My Solution to Google Code Jam Round 1B 2010: ‘File Fix-it’

April 12, 2012

The problem is stated here.

I will first attempt explain the challenge simply, since from my recent experience, it seems that a lot of software engineering exercises have as much to do with reading comprehension as with actual programming skills.

Then I will describe my approach and also present an alternative quick solution.

Finally I will paste the annotated code and make the script available for download.

You get a 2 lists of directories – one is a list of “existing” directories, the second is a list of directories we want to “create”. The file system in question is imaginary, as we are dealing simply with the logical aspect of creating directories as per the unix directory structure standard (“dir/subdir/subdir”).
Once the program understands the existing tree, it will then calculate how many “mkdir”‘s it will take to satisfy the list of “to create” dirs.

Coming from a SysAdmin background, my initial solution was very straightforward, and used basic GNU tools to get the job done, however it had very little to do with programming. It was more like mkdir -pv /test/dir/subdir/ | wc -l. With a bit of wrangling that basic piece of logic should actually be able to handle the whole thing.
· · · · ·
## Exercise details
Continue the write-up on solving the Code Jam "File Fix-it" problem, starting after its last sentence.

## Extracted material
· · · · ·
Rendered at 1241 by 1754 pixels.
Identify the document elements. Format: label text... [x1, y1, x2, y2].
· · · · ·
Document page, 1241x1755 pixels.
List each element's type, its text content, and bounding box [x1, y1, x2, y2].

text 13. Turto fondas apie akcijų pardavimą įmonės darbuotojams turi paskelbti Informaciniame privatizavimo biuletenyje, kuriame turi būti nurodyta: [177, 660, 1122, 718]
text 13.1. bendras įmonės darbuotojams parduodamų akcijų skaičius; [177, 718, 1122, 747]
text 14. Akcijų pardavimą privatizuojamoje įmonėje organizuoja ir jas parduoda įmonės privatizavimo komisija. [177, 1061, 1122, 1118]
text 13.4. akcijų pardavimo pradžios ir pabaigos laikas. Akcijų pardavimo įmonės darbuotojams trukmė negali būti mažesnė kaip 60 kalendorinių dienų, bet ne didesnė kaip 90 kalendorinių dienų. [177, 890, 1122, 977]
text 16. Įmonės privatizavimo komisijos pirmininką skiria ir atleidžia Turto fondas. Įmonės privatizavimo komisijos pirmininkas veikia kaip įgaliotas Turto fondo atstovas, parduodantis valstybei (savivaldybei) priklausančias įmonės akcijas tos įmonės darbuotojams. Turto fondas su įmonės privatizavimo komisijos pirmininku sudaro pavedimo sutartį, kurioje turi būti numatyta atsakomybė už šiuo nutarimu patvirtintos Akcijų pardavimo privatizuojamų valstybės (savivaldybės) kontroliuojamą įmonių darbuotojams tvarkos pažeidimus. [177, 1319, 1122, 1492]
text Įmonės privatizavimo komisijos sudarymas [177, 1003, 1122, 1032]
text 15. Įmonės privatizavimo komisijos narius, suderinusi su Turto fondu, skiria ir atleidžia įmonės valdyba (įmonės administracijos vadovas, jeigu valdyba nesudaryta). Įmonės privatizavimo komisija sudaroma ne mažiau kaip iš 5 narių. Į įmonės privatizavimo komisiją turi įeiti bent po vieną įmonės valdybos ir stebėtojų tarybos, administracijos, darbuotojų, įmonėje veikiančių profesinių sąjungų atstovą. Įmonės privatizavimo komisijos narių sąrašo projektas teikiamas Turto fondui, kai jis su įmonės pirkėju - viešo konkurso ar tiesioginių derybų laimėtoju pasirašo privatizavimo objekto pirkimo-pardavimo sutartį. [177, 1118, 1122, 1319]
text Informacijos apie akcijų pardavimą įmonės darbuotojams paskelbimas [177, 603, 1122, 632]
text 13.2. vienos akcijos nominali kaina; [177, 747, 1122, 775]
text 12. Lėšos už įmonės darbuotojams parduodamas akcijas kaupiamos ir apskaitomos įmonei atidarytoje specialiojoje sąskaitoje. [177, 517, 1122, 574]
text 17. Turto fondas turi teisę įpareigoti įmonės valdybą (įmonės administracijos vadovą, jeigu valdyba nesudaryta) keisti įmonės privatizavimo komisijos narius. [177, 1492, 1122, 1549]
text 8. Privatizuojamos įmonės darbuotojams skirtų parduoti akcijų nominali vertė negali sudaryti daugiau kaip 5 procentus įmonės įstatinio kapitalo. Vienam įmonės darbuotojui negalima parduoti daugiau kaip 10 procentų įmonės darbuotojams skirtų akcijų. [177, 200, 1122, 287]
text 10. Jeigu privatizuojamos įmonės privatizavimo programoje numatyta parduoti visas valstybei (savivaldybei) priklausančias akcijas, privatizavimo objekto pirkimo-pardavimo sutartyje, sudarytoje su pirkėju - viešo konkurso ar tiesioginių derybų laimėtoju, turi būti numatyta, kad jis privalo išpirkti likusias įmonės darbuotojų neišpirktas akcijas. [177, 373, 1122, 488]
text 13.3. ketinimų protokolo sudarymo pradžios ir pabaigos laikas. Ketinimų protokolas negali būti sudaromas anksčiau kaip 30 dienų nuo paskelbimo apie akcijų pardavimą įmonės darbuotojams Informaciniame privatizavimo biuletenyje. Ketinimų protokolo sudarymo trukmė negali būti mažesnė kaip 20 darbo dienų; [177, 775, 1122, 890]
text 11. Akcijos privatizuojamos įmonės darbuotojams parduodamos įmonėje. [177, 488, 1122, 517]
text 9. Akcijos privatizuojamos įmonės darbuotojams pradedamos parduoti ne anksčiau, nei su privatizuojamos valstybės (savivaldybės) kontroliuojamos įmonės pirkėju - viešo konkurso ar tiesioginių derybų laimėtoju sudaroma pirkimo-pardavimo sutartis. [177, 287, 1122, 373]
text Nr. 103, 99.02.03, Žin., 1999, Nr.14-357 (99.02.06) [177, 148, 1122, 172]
· · · · ·
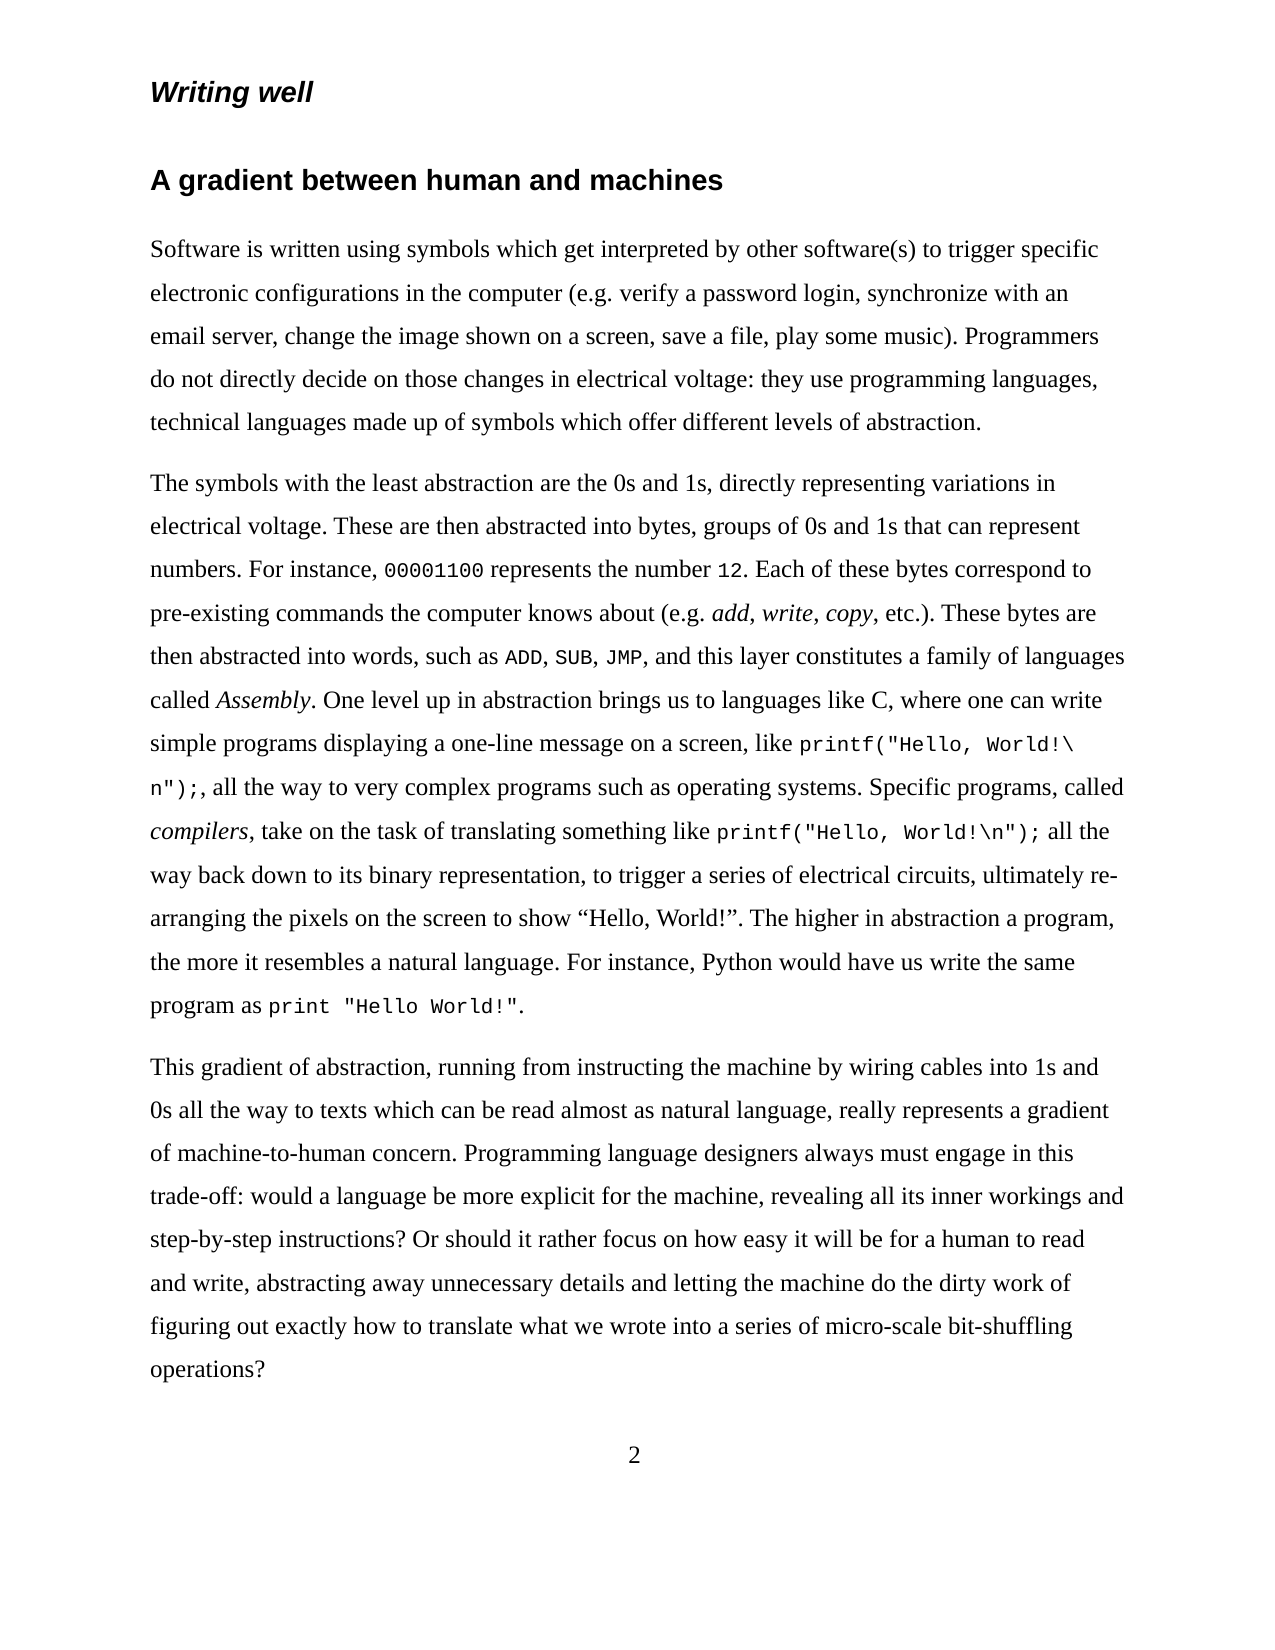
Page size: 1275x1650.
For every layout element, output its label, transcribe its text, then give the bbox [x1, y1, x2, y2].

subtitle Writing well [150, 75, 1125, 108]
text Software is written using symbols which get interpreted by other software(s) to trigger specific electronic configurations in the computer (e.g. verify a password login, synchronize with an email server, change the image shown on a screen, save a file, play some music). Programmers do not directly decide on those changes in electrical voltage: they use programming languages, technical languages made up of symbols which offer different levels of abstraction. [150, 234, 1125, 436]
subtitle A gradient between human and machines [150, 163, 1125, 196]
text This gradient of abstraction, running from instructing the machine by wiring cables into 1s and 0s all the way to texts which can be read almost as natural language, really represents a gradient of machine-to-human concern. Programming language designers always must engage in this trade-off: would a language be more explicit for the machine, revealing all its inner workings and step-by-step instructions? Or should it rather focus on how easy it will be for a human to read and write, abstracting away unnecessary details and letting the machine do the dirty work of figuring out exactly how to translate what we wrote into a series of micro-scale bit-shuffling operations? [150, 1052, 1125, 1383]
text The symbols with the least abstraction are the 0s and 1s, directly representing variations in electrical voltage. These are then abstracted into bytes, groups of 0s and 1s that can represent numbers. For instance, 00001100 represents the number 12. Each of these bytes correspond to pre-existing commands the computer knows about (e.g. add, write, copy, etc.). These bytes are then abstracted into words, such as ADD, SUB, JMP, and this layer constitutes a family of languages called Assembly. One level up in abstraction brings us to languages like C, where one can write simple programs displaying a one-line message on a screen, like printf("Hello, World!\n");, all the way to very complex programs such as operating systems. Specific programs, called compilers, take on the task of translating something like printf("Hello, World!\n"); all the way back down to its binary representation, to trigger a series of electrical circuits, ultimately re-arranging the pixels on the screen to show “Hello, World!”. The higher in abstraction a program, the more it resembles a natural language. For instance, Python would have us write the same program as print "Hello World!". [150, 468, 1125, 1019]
· · · · ·
## Reply
However, as the problem also includes the input parsing, and in fact, what was at question here are meaningful engineering skills, rather than creative workarounds (those have their place as well don’t get me wrong), I went on to write the following script:

#!/usr/bin/env python

### Google Code Challenge "File Fix-it" ###
### Solution by Tom Goren ###

# Input: T - No. of test cases
# N - No. of lines that pertain to dirs already existing
# M - No. of lines that are dirs we want to create
# Output: Case No. and no. of moves it takes to create

##############
# Example:   #
# Input      #
#            #
# 2          #   T = 2
# 0 2        #   N=0, M=2
# /fiz/boo   #   No dirs 'already existing', need to create 2 (/fiz and /fiz/boo)
# /fiz/bot   #   /fiz already created in last move, now only need to create /fiz/bot
# 1 1        #   N=1, M=1
# /ox/shuk   #   /ox/shuk 'already exists'            
# /ox/shmi   #   only need to create /ox/shmi - 1 move
##############
# Output     #
#            #
# Case #1: 3 #
# Case #2: 1 #
#            #
#            #
##############

import sys

# define helpful function, for nice output
printf = sys.stdout.write

# Read input file

#input_file = "A-large-practice.in" # Google's large set
input_file = "A-small-practice.in" # Google's small set
infile = open(input_file)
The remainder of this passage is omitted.